In Airflow, the execution date is often used to implement idempotency. The execution date is a powerful concept, it is an immutable date given to a pipeline (Direct Acyclic Graph in Airflow) when it runs. If the DAG was scheduled to run on 2019–01–01 00:00:00 this is what the execution date will be. If that pipeline failed, or needed to re-run, the state of that specific run could be cleared, it would then get the same execution date and produce the same extract — with the condition that the extract is based on execution date and idempotent. This would make it possible to run multiple extract processes in parallel and is often used to backfill data.

As an example, I have backfilled data from APIs using the same (simple) technique and using Airflow’s features to limit parallelism and, retry or timeout automatically the calls. It is a common use-case of Airflow and it is made possible by idempotent (and non-overlapping) extracts.

Similarly, we can run multiple instances of our end-to-end ETL. This is especially useful when trying to re-process data for an unusual time-frame. For example, if the transformation code and defined resources were tested for a daily volume of data, it is hard to know how the same set up would behave for an entire month worth of volume. Instead, one instance of the ETL can be started per day of a month being reprocessed — potentially executed in parallel (this is made easy in Airflow).

The physical partitioning of the extracts should be based on the date when the extract process is scheduled to run. The simplest example is of a daily extract that is processed in a daily batch:

s3://myorg-data-lake/sftp_clients/parquet/ds=2020-01-01
s3://myorg-data-lake/sftp_clients/parquet/ds=2020-01-02
s3://myorg-data-lake/sftp_clients/parquet/ds=2020-01-03

ds stands for date stamp, here: the execution date

Note the key=value format which denotes a physical partition in the Hadoop ecosystem — physical partitions are turned into a column of the dataset and allow all files outside of selected partitions to be skipped (partition pruning) when used in a WHERE clause.

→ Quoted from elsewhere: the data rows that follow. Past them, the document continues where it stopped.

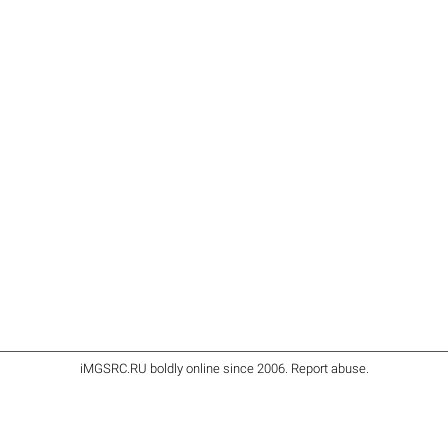
iMGSRC.RU
boldly online since 2006
.
Report abuse
.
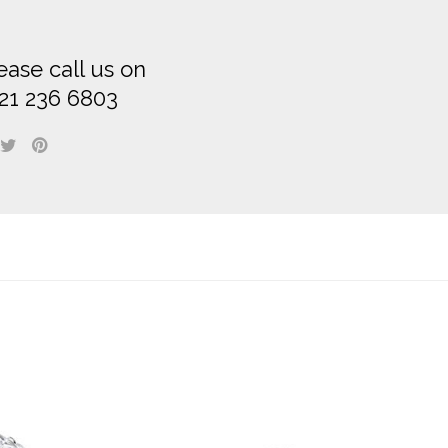
ease call us on
21 236 6803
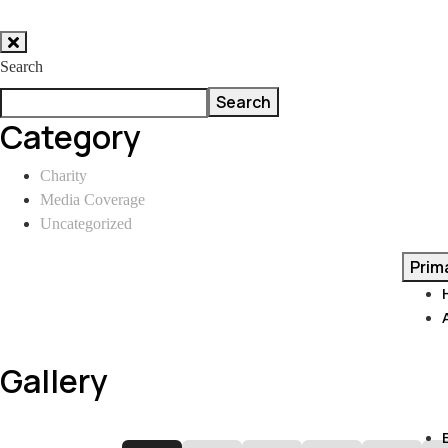
Skip
to
Search
content
Search
Category
Charity
Media Coverage
Uncategorized
Prim
Gallery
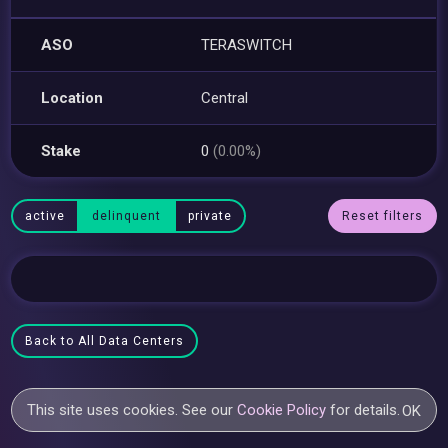
ASO
TERASWITCH
Location
Central
Stake
0
(0.00%)
active
delinquent
private
Reset filters
Back to All Data Centers
This site uses cookies. See our
Cookie Policy
for details.
OK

The extraction process should be written in a way that overwrites a partition based on the execution date it is given. The transformation processes can then, use the dsas a filter to get to the data they need to process.

Other time-frames follow the same principles, but under hourly we might want to consider Streaming — batch systems tend to have overheads that make them unusable for very short batches.

Another interesting and common use-case is one where we extract the data at a higher frequency than we transform it. This need arises when extracting a large time-frame from the source overloads it, the data is in risk of being unavailable later or extracting all the data at once right before transformation would delay downstream processes. As an example, we might want to create hourly extracts, but process the data every 12 hours. To design such a pipeline where tasks need to be scheduled at different cadences — we can use logical branching to selectively run the transformation processes when we want to.

This higher frequency of extraction can produce undesirably small files, in this case, before transformation, we merge the batch to be processed. When the files are so small that writing metadata (schema, statistics) into each one represents a substantial overhead the conversion to a schema embedded file should happen after the files are merged. In that case, consider the following structure:

s3://myorg-data-lake/sftp_clients/raw/ds=2020-01-01<space>00:00:00
s3://myorg-data-lake/sftp_clients/raw/ds=2020-01-01<space>01:00:00
s3://myorg-data-lake/sftp_clients/raw/ds=2020-01-01<space>02:00:00
...
s3://myorg-data-lake/sftp_clients/raw/ds=2020-01-01<space>12:00:00
--
s3://myorg-data-lake/sftp_clients/parquet/ds=2020-01-01<space>12:00:00

Where the merge + conversion + compression process would turn 12 partitions into 1, and the sftp_clients table would point to the parquet version and not the raw copy.